De um milhão de dólares em 2007, a venda
internacional das séries turcas passou para
180 milhões em 2013, segundo o Ministério
da Cultura e do Turismo.
Nos últimos cinco
anos, as receitas das exportações aumentaram
15 vezes, revela a Deloitte. Foram as séries que
fizeram disparar o turismo na Turquia e há
estudos académicos sobre o tema que provam
essa relação directa (por exemplo, Impacts
of exported Turkish soap operas and visa-free
entry on inbound tourism to Turkey, de Faruk
Balli, Hatice Ozer Balli e Kemal Cebeci, 2013).
O número de turistas na Turquia aumentou
para mais do dobro desde 2002, segundo a Organização
Mundial do Turismo, e isso deve-se
à exportação das séries, defendem os autores
daquele estudo.
A qualquer hora, liga-se a televisão e lá está
uma série a passar. Séries que retratam histórias
de amor, mais próximas das telenovelas
latino-americanas (que passavam nas televisões
turcas antes de a produção nacional fl orescer).
Séries que falam de família, de jogos
de poder. Séries (poucas) que abordam temas
mais políticos. Neste momento, são mais de
60 em exibição.
“A Turquia está parcialmente no Médio
Oriente e desde a era republicana aquilo que
nos tem sido vendido é que é um país europeu.
Isto é uma questão de educação, de investimento,
de economia, de política internacional”,
analisa Sabiha Senyucel Gundogar,
directora do programa de relações internacionais
do think tank Turkish Economic and
Social Studies Foundation (que faz todos os
anos pesquisa sobre as percepções da Turquia
no exterior e vem detectando altas taxas de
reconhecimento das séries turcas). “Mas isso
tem começado a mudar nos últimos 15 anos.

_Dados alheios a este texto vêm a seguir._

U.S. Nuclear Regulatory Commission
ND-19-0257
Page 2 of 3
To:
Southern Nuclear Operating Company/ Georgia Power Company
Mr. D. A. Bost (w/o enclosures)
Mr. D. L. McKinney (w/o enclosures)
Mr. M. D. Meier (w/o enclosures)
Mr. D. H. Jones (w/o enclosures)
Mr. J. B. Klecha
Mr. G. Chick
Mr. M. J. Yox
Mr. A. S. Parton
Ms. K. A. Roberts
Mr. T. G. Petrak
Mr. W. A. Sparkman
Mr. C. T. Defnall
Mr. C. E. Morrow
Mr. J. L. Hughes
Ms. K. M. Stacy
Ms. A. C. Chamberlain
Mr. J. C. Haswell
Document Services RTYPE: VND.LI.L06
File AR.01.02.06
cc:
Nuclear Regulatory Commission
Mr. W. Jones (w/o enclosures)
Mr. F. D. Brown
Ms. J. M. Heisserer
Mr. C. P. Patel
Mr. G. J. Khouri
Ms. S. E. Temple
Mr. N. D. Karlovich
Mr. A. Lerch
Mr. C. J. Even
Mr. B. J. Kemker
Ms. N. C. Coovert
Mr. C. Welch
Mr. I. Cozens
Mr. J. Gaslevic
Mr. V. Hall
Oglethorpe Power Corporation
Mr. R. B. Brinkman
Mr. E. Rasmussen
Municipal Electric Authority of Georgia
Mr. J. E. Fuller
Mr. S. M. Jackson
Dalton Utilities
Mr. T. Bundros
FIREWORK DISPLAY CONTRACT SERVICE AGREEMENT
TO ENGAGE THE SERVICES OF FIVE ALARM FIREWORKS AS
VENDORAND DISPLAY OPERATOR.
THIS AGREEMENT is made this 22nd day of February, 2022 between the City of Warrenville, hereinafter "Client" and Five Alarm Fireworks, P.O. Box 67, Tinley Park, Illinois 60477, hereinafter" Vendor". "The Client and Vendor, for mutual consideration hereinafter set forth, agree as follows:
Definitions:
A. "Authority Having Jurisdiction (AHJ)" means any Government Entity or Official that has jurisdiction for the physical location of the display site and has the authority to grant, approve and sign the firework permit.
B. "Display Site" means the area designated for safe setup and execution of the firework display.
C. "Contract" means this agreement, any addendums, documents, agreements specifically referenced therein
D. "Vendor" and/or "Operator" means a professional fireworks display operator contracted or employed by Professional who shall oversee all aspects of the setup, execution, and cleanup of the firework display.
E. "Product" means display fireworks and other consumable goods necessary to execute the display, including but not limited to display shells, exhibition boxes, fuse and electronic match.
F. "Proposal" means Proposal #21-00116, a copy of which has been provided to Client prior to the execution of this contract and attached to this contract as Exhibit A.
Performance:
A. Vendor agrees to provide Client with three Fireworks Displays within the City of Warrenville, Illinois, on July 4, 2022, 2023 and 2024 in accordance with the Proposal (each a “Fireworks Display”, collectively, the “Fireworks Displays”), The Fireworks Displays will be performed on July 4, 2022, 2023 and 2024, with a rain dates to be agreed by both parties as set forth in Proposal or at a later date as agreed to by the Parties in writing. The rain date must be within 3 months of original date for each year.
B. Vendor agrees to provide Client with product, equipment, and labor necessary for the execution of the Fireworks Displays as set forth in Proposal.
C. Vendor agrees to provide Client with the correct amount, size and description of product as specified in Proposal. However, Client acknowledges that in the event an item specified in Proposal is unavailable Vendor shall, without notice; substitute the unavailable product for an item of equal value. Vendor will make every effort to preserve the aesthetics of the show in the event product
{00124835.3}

A Turquia está a olhar para os parceiros do
Leste, Médio Oriente, etc. Não se trata apenas
de trocas económicas, há um aumento
das interacções sociais e com as séries há um
aumento gigante dessas interacções.” Ou seja,
as séries aumentam o soft power do país (expressão
cunhada pelo académico Joseph Nye
e que significa poder de atracção e persuasão
de um estado por meios não coercivos).
“A vida na Turquia é muito diversa e talvez
seja essa diversidade que as pessoas gostam”,
diz Sabiha Senyucel. “Fazemos este inquérito
sobre as percepções da Turquia e especialmente
entre as espectadoras é frequente
salientarem o papel das mulheres na vida:
acham que são retratadas de forma forte e
gostam disso.”
MULHERES MODERNAS
Chamam-lhe o Brad Pitt do Médio Oriente.
Só uma das páginas de fãs de Kivanc Tatlitug
no Facebook tem mais de 2,5 milhões de likes.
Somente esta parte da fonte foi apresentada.